1. Liquidity dislocations and portfolio repositioning. Data reported by ASX and ASIC show that average trade sizes are shrinking: AUD 2,229 on ASX and AUD 1,479 on Cboe the latest quarter, down roughly 50% or more over 5-10 years. Domestic investors—especially superannuation funds—are increasingly underweight Australian‐listed equities relative to overseas peers, shifting towards global tech, semis, AI sectors that are poorly represented in ASX’s main indices.

2. New competition in listings. In October 2025, ASIC granted Cboe the right to list new companies in Australia. This opens the door for dual listings and foreign companies to list domestically under competitive terms. Also, CNSX Global Markets acquired NSX and signaled intent to build up its listings business. Both developments threaten to erode ASX’s dominance in IPOs and early-stage listings.

3. Regulatory overhaul and governance reform of ASX. Following several high profile infrastructure failures (e.g., CHESS system missteps), the ASIC-led inquiry concluded the ASX had over-prioritized shareholder returns at the cost of stability and continuity. Immediate outcomes include a $150 million capital charge, restructured boards of clearing and settlement licensees, limits on executive compensation, and a reset of the ASX’s Transformation (“Accelerate”) program with detailed Milestones.

4. Structural improvements to trading mechanics and instruments. As of 23 June 2025, ASX moved from a staggered opening to a synchronized single open; introduced a Post-Close trading session to ensure securities with price-sensitive releases near market close can participate in closing auctions.
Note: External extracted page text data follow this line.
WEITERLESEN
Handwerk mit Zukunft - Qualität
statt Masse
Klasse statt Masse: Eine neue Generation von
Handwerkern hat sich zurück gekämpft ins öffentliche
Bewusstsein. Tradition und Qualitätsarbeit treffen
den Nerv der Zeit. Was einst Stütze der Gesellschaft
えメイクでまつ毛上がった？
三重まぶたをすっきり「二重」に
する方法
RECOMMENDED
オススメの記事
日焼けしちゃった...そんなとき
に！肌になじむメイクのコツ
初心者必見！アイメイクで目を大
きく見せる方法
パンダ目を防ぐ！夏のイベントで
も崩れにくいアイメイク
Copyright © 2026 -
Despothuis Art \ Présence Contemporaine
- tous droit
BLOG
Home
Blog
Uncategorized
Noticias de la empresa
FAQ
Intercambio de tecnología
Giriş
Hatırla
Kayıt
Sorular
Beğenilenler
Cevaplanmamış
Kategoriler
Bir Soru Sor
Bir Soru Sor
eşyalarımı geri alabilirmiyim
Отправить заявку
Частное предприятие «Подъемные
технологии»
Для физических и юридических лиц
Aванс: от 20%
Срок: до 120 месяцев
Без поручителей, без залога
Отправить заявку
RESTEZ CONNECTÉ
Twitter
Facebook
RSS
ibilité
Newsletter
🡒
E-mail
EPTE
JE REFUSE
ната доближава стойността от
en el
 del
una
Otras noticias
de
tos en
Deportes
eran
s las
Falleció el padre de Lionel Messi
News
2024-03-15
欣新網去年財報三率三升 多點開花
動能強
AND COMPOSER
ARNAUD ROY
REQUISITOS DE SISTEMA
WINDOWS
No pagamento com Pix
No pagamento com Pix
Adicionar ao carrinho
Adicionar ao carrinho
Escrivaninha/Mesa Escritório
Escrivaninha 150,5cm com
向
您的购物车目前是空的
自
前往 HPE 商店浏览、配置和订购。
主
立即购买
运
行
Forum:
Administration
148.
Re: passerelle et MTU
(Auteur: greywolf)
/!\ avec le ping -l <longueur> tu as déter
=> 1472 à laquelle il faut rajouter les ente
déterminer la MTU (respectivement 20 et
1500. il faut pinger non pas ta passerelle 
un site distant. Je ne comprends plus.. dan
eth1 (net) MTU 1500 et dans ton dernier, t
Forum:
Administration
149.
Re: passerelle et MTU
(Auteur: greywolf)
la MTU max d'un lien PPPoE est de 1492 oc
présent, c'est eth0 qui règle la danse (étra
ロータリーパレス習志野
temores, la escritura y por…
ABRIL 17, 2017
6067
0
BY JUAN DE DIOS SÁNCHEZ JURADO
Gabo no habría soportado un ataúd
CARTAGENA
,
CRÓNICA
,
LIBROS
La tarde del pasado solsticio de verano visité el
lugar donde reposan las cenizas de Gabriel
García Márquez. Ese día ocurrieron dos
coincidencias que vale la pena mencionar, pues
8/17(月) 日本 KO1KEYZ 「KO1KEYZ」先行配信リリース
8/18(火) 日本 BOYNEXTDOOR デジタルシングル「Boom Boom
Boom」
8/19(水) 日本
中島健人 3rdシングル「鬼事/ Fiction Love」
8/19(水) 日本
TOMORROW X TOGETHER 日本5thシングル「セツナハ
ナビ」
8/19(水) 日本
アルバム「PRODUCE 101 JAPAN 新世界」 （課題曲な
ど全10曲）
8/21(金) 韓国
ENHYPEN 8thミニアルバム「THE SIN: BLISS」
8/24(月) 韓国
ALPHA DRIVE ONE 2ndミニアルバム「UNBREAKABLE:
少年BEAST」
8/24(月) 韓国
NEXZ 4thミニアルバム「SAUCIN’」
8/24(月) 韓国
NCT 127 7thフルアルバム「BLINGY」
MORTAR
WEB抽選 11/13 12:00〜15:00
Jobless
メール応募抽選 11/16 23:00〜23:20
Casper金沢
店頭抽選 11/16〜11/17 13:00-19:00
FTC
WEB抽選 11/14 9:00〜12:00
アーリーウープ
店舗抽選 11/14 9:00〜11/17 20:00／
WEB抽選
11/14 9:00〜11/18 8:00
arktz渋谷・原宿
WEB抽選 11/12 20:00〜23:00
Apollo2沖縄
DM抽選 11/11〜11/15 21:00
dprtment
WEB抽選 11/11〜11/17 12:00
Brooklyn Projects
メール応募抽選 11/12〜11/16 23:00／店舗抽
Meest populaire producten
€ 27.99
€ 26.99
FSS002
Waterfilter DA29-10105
Separately, APRA has committed to phasing out bank hybrid capital (Additional Tier 1 instruments) by 2032, removing both yield opportunities and associated risks for retail and institutional holders.

Strategic implications:

  • ASX must accelerate modernization to retain listing and trading flow; any lag may lead to permanent loss of market share especially if listing standards lower on competing venues.
  • Investors, especially domestic super funds, may need to re-think allocation strategies if domestic equities liquidity remains constrained or costly.
  • Corporate governance, compliance, and disclosure frameworks will be under higher scrutiny; firms should anticipate tighter requirements and more frequent regulatory interventions.
  • Capital raising costs may diverge based on exchange choice, particularly for smaller or founder-led companies; floor below ASX demands may drop, driving new funding models or hybrid vehicles.
Supporting Notes
  • ASX’s average on-screen trade size in recent reports: AUD 2,229; on Cboe: AUD 1,479. These averages have roughly halved compared to five years ago and even more so compared to a decade prior.
  • Cboe (formerly Chi-X Australia) obtained regulatory approval in October 2025 to list new companies domestically, not just secondary trading of ASX-listed securities.
  • CNSX Global Markets’ acquisition of NSX consolidates competitive pressure in the listings space from alternative exchange venues.
  • ASIC’s inquiry found ASX had paid out 95% of profits over past five years, underinvested in infrastructure; ordered $150 million capital charge, restructured boards, and restrictions on overlapping directorships.
  • ASX implemented from 23 June 2025 a synchronized single open for all stocks, replaced staggered rotation; introduced Post-Close session so that securities releasing announcements near closing time can still have closing auctions.
  • APRA announced phase-out of Additional Tier 1 bank hybrids by 2032; as of April 2025, ASX-listed hybrids market valued A$43.2 billion; bank hybrids presently offer yields 2-2.25% above the bank bill swap rate.
  • ETF sector: Betashares reports total assets under management (AUM) in Australian ETFs surpassing AUD 300 billion, up ~36% year-on-year; projected to exceed AUD 500 billion by end-2028.